I start to grok the radio traffic: thinking like Scott is thinking and how Lansing control must be thinking. I remember bits of forgotten conversations with friends who worked air-traffic control or avionics systems. Everything is common sense if you think about it. I scan the horizon for the twinkling stars that are not stars. I scan the ground for the lights that blink every few seconds. Yard lights do not blink, but airport strobes do. Scott explains how north-south traffic owns one set of altitudes and east-west traffic owns another set of altitudes. It makes sense. Most of flight school must be learning the air traffic rules.

Lansing
vectors us in a roundabout way so that we make our approach from the east. This business of lining up approaches to airstrips is a big deal. I could never get it right when I played with Flight Simulator. Scott tells me what a two-minute turn is. It makes sense.

Lansing
is a sea of lights I have no clue where the airport is, but Scott finds it immediately. He mentions a rabbit chase and I see it. Big airports must be designed to accommodate dolts (like me) who need a big neon arrow pointing and saying Land Here. We make our descent into Lansing. Scott nails the glide slope, but he is a little off the centerline. No problem, Lansing’s runway is a mile wide. The tower asks Scott where he will to park. Scott names an FBO. What’s a FBO? A Fixed Base Operation is a rest stop for private pilots.

A guy comes out and chocks our wheels. We get out and he asks if we need gasoline. We don’t. We go inside and ask the girl where we can get the $100 hamburger that was the whole point of this trip. She directs us to the Airport Tavern. I wasn’t listening to directions, assuming Scott was. He assumed I was listening. No problem. The FBO lends us a nice car and we take a bunch of right turns and we’re on the main drag in front of the airport. I recognize the road. The last time I drove this road I was in grad school running some errand that took me to the north end of Lansing.
We pull into the Airport Tavern. It looks seedy as does the clientele. Not a problem. I briefly contemplate ordering a hamburger, but the special is Porterhouse steak. There’s no need to be too literal about his hundred-dollar-hamburger business. The steak is wonderful, cooked to perfection and tender and juicy. We eat steak and talk about airplanes and flying. It isn’t affected at all, it’s the most natural thing in the world. We finish and chat with the waitress. Nice lady, nice place. Well have to come back someday.
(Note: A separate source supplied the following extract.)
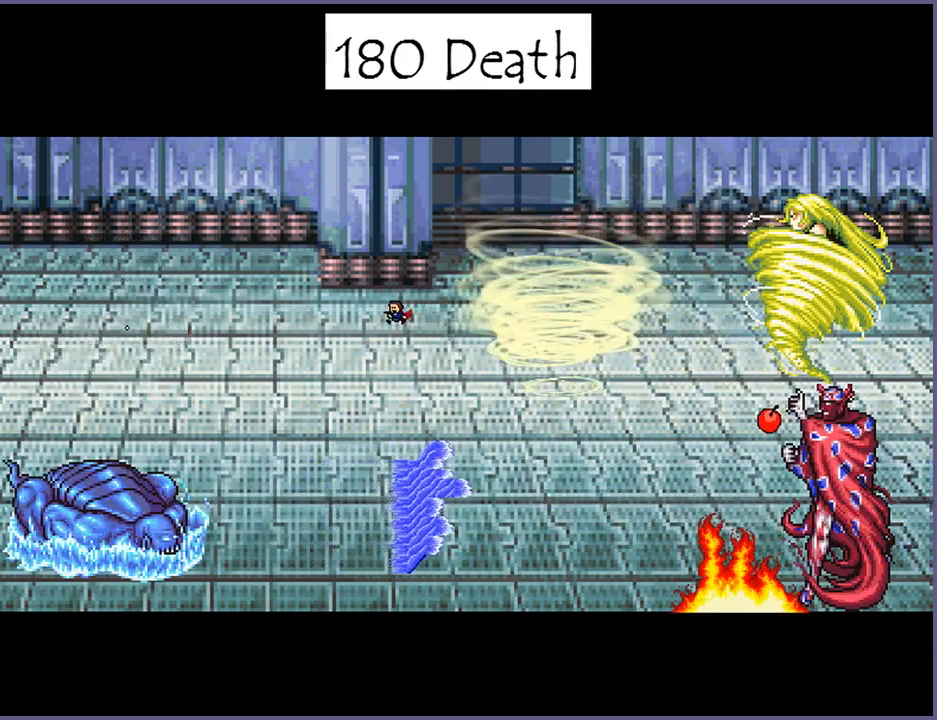
{"keys": ["right"], "events": [[280, "left", "up"], [300, "right", "down"], [420, "shift_l", "down"], [420, "z", "down"], [480, "shift_l", "up"], [480, "z", "up"]]}
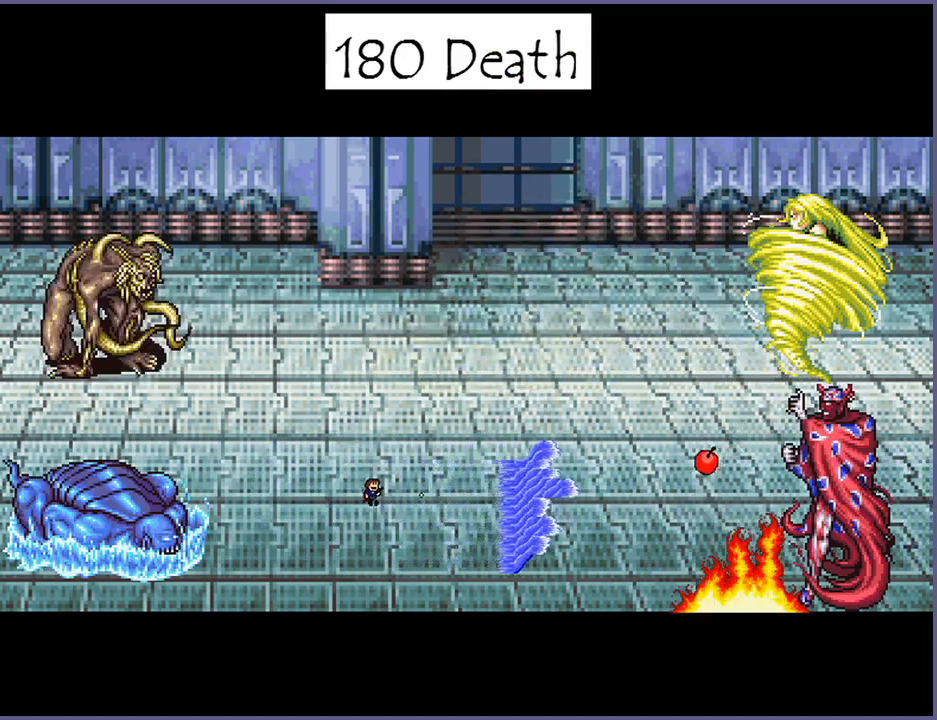
{"keys": ["left"], "events": [[80, "shift_l", "down"], [80, "z", "down"], [140, "shift_l", "up"], [140, "z", "up"], [200, "left", "down"], [240, "right", "up"], [260, "shift_l", "down"], [260, "z", "down"], [320, "shift_l", "up"], [340, "z", "up"], [380, "right", "down"], [400, "left", "up"], [420, "shift_l", "down"], [420, "z", "down"], [460, "right", "up"], [480, "left", "down"], [480, "shift_l", "up"], [500, "z", "up"]]}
Back at the FBO we return the car and Scott’s return pre-flight is hurried and cursory. We’ve only been on the ground for an hour and the airplane is just wearing a skin of frost from sitting outside. Scott remembers to pull the chocks. It’s cold and we pile into the cockpit. The heater doesn’t work until we get in the air. Lansing is busy and we have to wait for a heavy to land and another light plane to take off ahead of us.

The Hobbs meter clicks off the same if we’re taxiing or if we’re flying. Note to self: future flights should go to smaller airports. Scott explains that a Hobbs meter is like a taxicab that clicks off time regardless of whether you’re sitting on the runway waiting to take off or flying. It’s a better deal if you’re billed according to the tachometer.

We’re back in the air and the flight home is as much fun as the flight out. There’s a deck of clouds at 3500 feet over Grand Rapids and we descend to 3200. When you fly, you don’t say hundred feet. You say 35 or 32 and the hundred feet are assumed. Scott could have filed an IFR flight-plan in Lansing, but there isn’t much to see inside the cloud.

We detour to the north and fly over my house. Scott circles while I call home on the cell phone. I can’t hear whether they pick up or not. I yell into the phone that we are circling overhead. Mary and the kids blink the yard lights for us. The rest of the flight goes over downtown and it is easy to pick out the landmarks.

We land at Riverview and Scott nails the centerline. The stall alarm squawks at the very moment the wheels touch down. It is perfect. It is serious fun.